- **PROVIDED MATERIAL**:
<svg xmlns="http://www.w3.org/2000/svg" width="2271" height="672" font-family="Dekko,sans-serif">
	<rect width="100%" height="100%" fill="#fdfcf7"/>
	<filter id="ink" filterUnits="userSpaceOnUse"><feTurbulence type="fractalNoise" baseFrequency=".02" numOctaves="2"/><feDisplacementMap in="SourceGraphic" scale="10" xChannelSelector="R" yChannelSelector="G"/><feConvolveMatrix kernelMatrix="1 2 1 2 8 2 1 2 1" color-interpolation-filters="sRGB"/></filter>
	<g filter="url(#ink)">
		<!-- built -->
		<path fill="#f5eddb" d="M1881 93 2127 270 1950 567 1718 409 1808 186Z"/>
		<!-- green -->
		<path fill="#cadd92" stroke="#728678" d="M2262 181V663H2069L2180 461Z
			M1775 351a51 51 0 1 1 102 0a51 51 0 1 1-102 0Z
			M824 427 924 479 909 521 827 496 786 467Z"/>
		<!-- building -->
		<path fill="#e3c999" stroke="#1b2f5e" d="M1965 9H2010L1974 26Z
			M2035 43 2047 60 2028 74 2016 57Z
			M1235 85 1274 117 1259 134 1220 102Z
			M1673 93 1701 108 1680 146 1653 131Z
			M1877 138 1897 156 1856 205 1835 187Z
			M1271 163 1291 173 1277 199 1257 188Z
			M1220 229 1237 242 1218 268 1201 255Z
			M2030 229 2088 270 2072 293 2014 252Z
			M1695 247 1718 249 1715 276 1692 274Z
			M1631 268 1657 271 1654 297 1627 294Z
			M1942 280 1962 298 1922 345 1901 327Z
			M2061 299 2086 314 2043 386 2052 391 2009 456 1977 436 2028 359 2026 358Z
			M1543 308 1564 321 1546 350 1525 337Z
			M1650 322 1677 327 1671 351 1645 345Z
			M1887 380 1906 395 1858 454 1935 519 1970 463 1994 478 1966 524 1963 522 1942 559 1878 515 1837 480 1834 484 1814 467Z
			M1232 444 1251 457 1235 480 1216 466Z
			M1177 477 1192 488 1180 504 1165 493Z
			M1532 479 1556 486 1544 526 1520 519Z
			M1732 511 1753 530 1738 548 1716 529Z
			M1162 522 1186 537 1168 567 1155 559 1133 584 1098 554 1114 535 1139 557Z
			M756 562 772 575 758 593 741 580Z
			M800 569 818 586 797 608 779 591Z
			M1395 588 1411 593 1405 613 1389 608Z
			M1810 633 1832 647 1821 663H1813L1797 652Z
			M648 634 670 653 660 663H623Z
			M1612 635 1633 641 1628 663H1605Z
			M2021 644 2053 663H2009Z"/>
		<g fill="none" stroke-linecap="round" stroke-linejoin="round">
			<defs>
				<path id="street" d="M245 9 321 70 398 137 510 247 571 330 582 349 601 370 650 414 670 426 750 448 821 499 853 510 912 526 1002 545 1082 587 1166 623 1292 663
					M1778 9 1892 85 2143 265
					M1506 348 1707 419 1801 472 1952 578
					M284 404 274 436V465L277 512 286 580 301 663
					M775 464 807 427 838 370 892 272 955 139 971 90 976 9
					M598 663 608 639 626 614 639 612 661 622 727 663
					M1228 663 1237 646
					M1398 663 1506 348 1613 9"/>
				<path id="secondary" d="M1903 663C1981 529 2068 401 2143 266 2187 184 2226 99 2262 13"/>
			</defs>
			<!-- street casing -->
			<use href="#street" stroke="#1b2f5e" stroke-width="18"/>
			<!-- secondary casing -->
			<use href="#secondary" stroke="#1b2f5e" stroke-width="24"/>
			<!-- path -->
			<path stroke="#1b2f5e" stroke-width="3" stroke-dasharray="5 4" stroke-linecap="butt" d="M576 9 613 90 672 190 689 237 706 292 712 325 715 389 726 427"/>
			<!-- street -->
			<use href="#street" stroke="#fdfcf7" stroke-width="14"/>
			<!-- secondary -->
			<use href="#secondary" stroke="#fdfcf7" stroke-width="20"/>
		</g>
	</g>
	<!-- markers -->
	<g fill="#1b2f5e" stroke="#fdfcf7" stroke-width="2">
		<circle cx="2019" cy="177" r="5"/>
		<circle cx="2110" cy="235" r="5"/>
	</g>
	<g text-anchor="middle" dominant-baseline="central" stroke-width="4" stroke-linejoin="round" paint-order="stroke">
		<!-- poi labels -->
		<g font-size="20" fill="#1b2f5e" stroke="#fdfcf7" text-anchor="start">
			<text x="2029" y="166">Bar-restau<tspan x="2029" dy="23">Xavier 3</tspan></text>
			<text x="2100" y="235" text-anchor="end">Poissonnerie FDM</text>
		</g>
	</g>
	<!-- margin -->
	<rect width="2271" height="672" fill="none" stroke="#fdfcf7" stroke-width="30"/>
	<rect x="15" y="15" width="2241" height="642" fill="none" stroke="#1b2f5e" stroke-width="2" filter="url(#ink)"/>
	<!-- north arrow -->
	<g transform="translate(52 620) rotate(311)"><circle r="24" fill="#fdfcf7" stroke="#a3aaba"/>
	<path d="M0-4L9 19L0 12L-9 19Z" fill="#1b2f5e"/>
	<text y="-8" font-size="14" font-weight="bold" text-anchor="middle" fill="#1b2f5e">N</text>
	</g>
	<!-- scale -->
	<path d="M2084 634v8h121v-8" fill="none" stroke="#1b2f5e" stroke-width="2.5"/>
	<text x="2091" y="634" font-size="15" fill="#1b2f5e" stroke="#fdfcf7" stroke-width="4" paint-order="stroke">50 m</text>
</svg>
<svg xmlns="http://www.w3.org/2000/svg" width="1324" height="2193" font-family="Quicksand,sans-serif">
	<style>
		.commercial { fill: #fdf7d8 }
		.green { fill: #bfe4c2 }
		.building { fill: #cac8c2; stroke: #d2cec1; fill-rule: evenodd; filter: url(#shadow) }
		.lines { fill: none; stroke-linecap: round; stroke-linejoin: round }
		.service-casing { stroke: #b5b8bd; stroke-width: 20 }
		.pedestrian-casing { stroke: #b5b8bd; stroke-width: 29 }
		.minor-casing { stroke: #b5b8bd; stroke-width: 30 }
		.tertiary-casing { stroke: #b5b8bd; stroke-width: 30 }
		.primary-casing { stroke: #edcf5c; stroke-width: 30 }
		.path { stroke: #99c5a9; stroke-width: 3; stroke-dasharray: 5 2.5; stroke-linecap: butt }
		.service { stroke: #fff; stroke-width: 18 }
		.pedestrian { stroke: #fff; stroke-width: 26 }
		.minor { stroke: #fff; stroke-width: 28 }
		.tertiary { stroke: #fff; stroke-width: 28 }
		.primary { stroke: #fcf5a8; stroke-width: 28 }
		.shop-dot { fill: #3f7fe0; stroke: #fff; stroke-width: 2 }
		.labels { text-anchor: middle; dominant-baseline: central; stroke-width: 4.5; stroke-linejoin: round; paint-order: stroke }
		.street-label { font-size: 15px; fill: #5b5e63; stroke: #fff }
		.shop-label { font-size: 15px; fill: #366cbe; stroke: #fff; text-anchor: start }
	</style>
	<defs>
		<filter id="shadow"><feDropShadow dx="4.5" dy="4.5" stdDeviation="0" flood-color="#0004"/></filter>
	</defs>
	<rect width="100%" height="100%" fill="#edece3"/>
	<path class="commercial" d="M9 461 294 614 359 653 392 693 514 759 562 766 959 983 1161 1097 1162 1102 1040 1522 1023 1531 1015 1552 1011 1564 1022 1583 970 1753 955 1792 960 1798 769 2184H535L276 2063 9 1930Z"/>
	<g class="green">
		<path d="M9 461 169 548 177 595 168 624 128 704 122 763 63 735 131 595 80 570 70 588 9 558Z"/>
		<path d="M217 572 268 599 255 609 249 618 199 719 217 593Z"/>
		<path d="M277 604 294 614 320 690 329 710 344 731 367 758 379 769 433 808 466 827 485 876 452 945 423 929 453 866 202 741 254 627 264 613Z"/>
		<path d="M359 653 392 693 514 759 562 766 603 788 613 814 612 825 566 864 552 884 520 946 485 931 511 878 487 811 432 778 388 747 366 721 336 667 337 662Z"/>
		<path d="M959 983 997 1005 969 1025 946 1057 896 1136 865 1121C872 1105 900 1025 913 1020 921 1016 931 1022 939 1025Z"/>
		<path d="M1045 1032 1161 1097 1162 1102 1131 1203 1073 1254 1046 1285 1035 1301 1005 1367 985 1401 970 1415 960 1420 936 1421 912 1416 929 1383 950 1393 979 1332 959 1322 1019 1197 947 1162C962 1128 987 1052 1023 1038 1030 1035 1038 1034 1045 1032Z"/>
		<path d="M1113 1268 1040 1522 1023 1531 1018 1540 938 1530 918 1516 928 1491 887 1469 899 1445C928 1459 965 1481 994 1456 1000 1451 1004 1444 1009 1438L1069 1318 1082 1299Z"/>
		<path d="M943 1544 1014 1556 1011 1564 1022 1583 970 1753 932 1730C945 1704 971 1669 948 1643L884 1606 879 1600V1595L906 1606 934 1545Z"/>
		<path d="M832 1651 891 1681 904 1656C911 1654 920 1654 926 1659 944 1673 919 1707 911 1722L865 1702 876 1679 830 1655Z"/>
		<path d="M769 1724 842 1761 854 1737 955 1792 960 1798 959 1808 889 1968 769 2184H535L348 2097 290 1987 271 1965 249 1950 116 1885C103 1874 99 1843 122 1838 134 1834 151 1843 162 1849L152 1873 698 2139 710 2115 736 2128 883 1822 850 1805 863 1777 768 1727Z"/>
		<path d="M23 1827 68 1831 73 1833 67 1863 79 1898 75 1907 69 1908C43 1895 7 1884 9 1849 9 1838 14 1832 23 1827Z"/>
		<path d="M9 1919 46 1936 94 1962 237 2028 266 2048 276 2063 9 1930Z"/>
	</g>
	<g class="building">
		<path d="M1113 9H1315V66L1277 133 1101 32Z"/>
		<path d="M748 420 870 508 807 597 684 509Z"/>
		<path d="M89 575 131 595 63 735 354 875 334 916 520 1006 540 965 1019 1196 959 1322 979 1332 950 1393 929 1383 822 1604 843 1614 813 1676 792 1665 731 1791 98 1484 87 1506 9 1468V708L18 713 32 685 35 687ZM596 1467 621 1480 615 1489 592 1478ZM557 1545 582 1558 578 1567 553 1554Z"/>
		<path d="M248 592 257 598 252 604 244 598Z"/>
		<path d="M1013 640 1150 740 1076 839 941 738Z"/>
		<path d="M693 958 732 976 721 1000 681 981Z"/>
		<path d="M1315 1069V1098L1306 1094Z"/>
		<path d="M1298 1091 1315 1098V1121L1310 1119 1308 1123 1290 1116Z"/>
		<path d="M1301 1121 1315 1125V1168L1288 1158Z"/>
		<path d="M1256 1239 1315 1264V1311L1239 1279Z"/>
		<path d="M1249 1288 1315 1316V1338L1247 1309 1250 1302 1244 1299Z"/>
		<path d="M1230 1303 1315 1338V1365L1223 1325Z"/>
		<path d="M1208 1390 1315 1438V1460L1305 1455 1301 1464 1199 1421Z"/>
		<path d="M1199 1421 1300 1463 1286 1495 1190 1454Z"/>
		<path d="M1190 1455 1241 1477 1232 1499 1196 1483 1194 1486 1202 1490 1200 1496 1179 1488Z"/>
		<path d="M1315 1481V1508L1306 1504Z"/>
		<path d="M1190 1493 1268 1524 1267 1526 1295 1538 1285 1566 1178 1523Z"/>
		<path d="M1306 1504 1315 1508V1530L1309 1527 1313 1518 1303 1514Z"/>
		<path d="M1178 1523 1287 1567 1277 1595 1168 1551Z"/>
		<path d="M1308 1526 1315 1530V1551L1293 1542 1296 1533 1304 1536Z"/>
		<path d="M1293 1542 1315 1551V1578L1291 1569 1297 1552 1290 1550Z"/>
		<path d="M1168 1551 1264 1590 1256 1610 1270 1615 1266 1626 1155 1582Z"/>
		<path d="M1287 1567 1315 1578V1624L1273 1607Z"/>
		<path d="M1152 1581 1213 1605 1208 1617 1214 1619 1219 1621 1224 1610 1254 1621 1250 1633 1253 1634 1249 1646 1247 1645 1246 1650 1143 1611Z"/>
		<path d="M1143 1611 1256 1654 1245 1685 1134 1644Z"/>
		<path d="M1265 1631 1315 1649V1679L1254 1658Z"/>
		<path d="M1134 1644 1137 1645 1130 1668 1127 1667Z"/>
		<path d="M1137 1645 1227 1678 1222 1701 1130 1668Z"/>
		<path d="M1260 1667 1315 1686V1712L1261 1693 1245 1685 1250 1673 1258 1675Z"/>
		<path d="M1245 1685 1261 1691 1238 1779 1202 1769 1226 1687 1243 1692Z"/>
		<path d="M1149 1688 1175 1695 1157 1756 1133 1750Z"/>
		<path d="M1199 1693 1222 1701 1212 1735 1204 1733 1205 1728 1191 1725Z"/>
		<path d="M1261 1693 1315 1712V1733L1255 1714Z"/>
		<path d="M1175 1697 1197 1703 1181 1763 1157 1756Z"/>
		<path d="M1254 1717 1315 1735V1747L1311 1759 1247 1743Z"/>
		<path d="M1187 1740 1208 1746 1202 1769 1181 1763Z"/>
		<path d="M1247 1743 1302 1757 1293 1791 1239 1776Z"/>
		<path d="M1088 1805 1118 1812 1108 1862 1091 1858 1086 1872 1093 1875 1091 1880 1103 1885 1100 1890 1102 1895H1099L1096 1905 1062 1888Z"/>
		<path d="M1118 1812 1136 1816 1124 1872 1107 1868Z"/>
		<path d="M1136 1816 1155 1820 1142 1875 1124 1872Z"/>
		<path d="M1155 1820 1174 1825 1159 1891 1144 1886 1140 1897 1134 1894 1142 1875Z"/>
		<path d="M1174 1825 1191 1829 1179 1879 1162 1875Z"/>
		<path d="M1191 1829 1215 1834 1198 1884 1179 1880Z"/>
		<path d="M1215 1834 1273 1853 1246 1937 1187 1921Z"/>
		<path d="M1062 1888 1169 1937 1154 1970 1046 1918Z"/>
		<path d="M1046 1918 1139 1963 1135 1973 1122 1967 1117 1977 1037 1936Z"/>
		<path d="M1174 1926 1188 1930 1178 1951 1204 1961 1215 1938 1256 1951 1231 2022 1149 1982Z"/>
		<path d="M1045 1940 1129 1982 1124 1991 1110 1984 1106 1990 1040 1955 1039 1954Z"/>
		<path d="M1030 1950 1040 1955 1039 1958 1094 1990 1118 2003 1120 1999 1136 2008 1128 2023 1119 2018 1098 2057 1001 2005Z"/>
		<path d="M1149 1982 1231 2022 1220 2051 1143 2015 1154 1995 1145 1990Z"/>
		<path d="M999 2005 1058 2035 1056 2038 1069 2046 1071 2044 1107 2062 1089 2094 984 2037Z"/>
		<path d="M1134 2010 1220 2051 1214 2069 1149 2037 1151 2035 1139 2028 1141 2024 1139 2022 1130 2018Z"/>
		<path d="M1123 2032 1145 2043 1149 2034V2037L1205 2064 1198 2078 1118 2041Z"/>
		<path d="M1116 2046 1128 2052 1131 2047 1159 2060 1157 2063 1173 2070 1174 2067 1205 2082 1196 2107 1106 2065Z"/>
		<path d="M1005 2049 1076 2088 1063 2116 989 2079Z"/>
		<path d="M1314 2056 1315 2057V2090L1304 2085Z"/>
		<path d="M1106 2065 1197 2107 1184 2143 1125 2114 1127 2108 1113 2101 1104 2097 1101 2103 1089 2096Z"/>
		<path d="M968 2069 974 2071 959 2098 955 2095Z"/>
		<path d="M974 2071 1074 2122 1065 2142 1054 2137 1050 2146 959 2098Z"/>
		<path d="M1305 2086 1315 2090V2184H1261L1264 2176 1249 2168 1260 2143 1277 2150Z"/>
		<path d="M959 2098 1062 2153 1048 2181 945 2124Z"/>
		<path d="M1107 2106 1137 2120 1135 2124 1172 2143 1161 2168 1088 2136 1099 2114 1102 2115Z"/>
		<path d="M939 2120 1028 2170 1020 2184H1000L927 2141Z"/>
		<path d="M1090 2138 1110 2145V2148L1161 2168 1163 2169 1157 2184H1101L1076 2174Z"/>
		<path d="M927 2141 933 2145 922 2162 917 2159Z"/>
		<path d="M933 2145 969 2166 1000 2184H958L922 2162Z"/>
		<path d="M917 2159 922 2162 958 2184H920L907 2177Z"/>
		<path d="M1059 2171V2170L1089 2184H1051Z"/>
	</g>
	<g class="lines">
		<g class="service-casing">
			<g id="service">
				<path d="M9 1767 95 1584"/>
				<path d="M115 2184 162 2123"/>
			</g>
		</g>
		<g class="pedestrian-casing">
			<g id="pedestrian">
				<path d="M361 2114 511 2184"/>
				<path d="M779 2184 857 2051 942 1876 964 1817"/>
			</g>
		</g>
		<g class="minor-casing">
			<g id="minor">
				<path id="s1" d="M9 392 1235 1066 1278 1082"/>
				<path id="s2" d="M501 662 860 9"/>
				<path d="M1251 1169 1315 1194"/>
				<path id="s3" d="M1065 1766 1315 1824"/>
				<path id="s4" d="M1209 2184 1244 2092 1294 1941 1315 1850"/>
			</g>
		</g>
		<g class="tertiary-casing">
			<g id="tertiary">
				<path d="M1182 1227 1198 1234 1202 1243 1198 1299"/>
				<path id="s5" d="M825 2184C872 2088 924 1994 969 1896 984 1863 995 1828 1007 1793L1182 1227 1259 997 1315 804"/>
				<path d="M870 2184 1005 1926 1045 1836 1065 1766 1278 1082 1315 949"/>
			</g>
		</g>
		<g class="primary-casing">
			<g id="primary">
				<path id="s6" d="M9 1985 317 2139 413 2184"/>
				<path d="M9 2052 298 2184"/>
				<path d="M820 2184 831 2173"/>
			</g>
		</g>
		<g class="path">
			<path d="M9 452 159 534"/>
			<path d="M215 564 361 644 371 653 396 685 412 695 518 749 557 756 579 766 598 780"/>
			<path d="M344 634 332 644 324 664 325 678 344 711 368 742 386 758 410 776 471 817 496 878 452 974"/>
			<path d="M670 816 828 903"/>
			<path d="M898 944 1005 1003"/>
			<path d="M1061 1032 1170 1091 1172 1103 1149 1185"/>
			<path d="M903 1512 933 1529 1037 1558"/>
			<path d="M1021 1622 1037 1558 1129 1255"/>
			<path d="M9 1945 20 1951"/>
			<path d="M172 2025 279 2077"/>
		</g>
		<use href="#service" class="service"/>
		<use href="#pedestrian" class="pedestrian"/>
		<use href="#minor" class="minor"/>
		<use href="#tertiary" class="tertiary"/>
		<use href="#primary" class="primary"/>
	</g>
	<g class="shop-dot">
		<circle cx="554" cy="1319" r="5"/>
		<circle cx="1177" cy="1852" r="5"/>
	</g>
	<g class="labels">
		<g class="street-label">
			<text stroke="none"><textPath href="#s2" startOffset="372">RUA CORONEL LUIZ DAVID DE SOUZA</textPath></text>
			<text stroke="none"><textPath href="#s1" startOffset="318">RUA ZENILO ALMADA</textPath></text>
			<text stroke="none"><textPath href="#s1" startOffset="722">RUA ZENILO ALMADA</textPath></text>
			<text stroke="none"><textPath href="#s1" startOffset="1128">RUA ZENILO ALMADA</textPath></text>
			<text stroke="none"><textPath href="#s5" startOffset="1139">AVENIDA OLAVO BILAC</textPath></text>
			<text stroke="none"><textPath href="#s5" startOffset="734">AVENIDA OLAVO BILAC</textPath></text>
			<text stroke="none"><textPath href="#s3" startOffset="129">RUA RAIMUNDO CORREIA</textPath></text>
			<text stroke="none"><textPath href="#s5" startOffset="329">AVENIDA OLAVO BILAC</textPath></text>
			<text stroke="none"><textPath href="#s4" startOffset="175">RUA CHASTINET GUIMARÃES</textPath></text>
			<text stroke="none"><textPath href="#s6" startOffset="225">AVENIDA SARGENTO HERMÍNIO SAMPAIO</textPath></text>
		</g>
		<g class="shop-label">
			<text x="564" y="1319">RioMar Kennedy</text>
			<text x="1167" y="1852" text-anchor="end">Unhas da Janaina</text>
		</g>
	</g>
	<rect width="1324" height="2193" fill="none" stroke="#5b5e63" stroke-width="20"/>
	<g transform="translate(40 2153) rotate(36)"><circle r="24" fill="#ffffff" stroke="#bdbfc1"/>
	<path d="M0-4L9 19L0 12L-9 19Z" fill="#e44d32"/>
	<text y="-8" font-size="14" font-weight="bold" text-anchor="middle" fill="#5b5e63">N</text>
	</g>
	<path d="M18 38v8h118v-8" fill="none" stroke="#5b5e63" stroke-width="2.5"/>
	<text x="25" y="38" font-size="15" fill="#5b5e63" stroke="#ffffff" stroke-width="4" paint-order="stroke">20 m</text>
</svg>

- **EXERCISE AIM**: Search the entries above for the word "lines" and copy each line where it appears.

- **SOLUTION TO THE EXERCISE**:
		.lines { fill: none; stroke-linecap: round; stroke-linejoin: round }
	<g class="lines">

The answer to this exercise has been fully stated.